The Role of Optimization in Strategic Sourcing – The Optimization Sourcing Cycle

This series discusses the recent report from CAPS Research on the role of optimization in strategic sourcing. The primary goal is to highlight, clarify, and, in some cases, correct parts of the report that are important, confusing, or incorrect to insure that you have the best introduction to strategic sourcing decision optimization that one can have.

In this chapter, the optimization enhanced sourcing cycle is enhanced. The first issue is cycle time.

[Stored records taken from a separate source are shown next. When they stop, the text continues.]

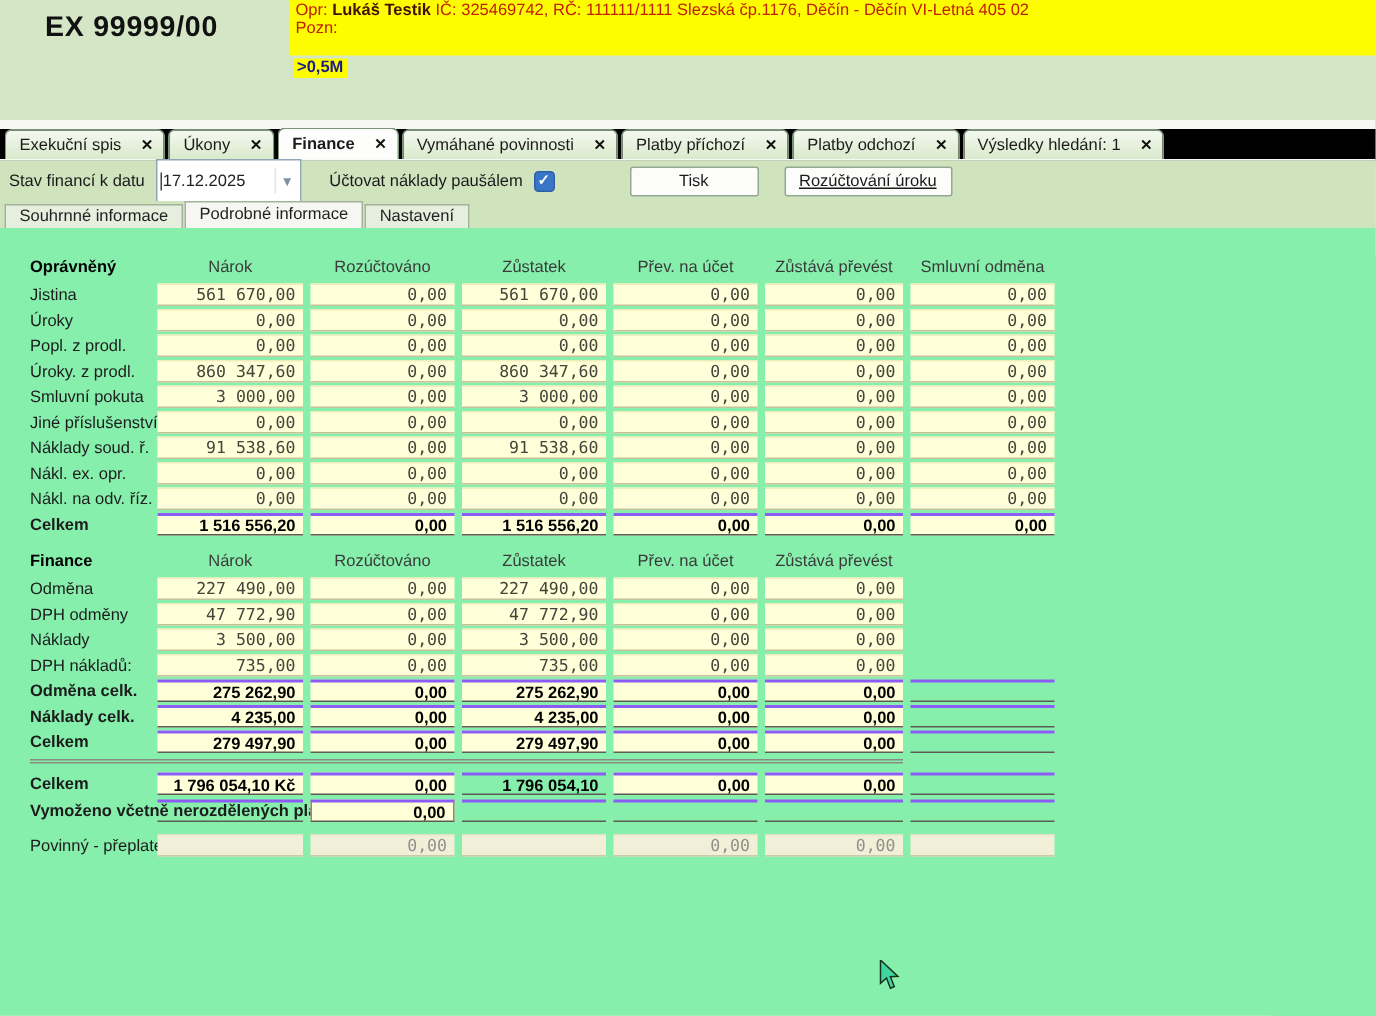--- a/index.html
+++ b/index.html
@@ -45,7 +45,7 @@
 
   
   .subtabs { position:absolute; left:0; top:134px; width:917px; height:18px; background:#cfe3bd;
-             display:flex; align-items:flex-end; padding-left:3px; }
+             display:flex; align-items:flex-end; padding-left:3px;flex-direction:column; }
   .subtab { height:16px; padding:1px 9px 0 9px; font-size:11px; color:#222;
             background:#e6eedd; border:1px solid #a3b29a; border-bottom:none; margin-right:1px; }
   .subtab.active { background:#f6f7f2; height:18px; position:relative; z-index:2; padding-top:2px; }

According to the report “at one company, the time from first exposure to the optimization concept to completion of the first pilot run was one year … this is probably fairly typical“. While this is likely true at larger companies, it needs to be clarified that while it takes some companies a while to first buy into the concept and then acquire a solution, a good provider can take you through a pilot on a moderately sophisticated category in under 6 weeks.

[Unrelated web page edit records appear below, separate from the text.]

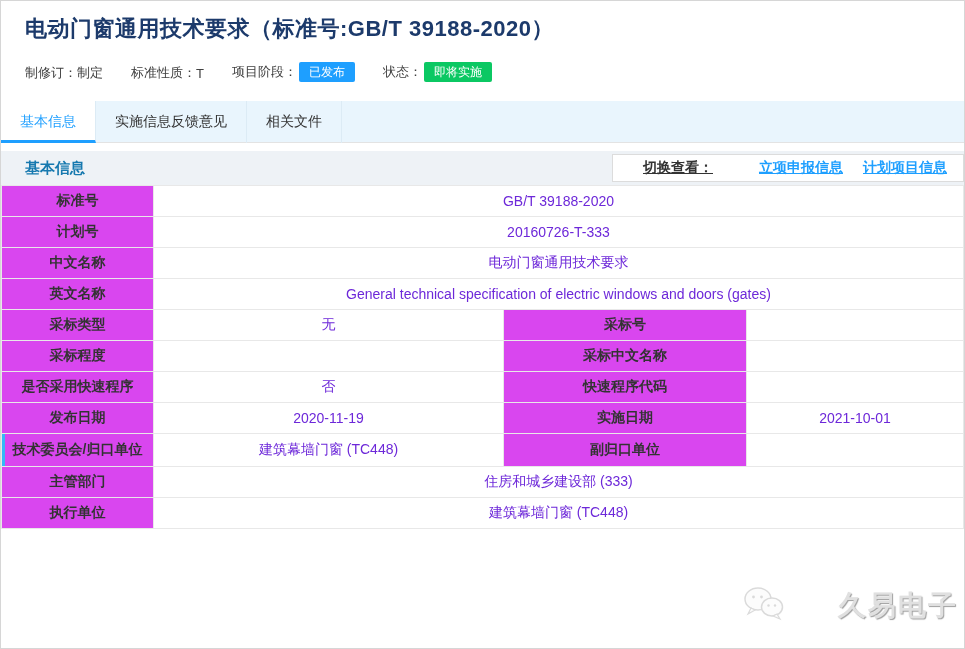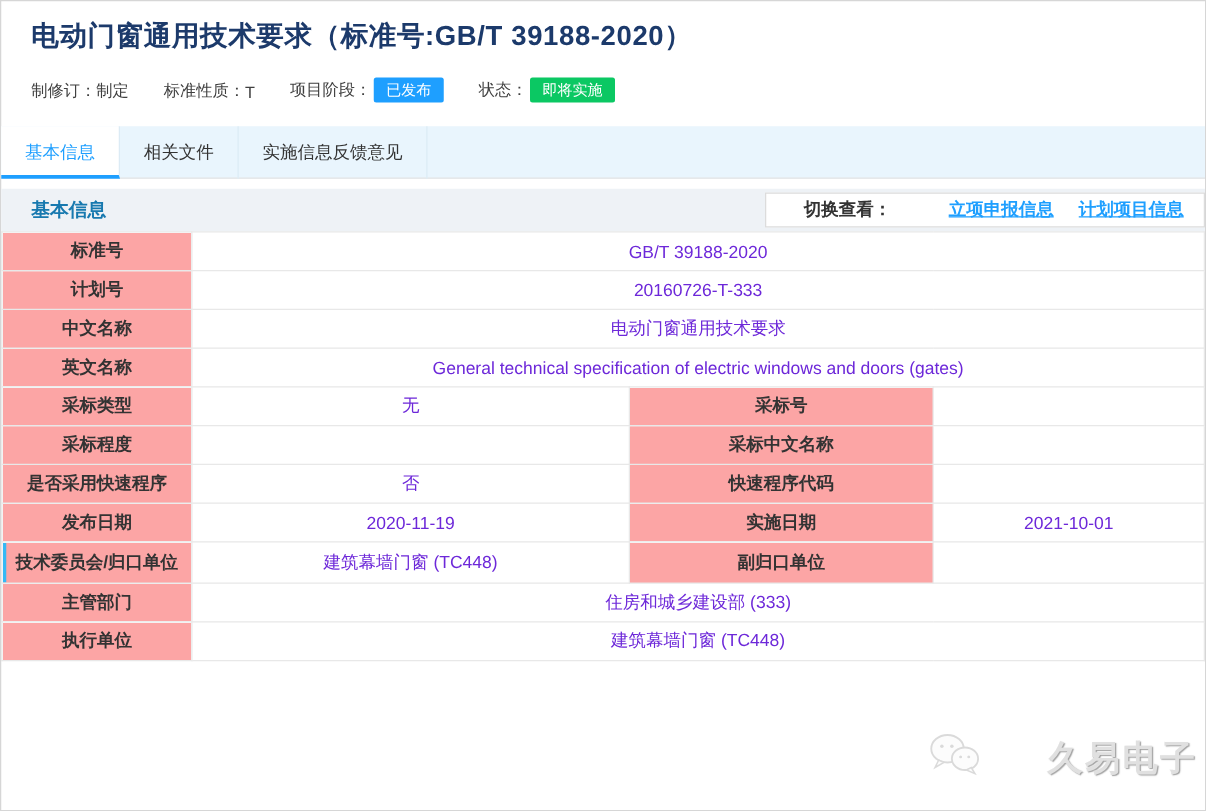--- a/index.html
+++ b/index.html
@@ -180,8 +180,8 @@
 
   <div class="tabbar">
     <div class="tab active">基本信息</div>
+    <div class="tab">实施信息反馈意见</div>
     <div class="tab">相关文件</div>
-    <div class="tab">实施信息反馈意见</div>
   </div>
 
   <div class="section-bar">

The typical cycle times for each activity in the bid cycle given for the example company are worth noting:

  • one day to five months for internal customer engagement
  • one to five weeks for RFQ finalization
  • one day to four weeks to finalize bid submission screens for suppliers
  • one day to two weeks to permit bid revisions and close bidding
  • one to three days to clean bid data
  • one to two weeks for analysis and award recommendations

This says that cycles varied from two weeks and three days to over eight months, which demonstrates that simpler events will not take very long while you should plan for up to six months for very complicated events like rebidding all of your global freight lanes in a single project. (And yes, modern solutions are powerful enough to do just this. A customer of Trade Extensions recently conducted a self-service Billion Dollar event that consisted of 65,000 items, 60,000 transport destinations, and 400,000 bids from over 100 suppliers.)

Finally, as the report states, the total time to complete the sourcing process will be directly related to the number of scenarios tested and the number of rebidding cycles and solving the model with constraints can take from a few minutes for smaller, less complex buys to several hours for large, complex buys. Thus, the more scenarios you want to analyze, the longer it will take. However, you can still run through more scenarios in a day than a spreadsheet would allow you to do in a week, or a month, for more complex models. So while it can take a week or two to analyze all of the meaningful scenarios for a larger project, it’s a drop in the bucket compared to the analysis time if you were still using unmanageable spreadsheets.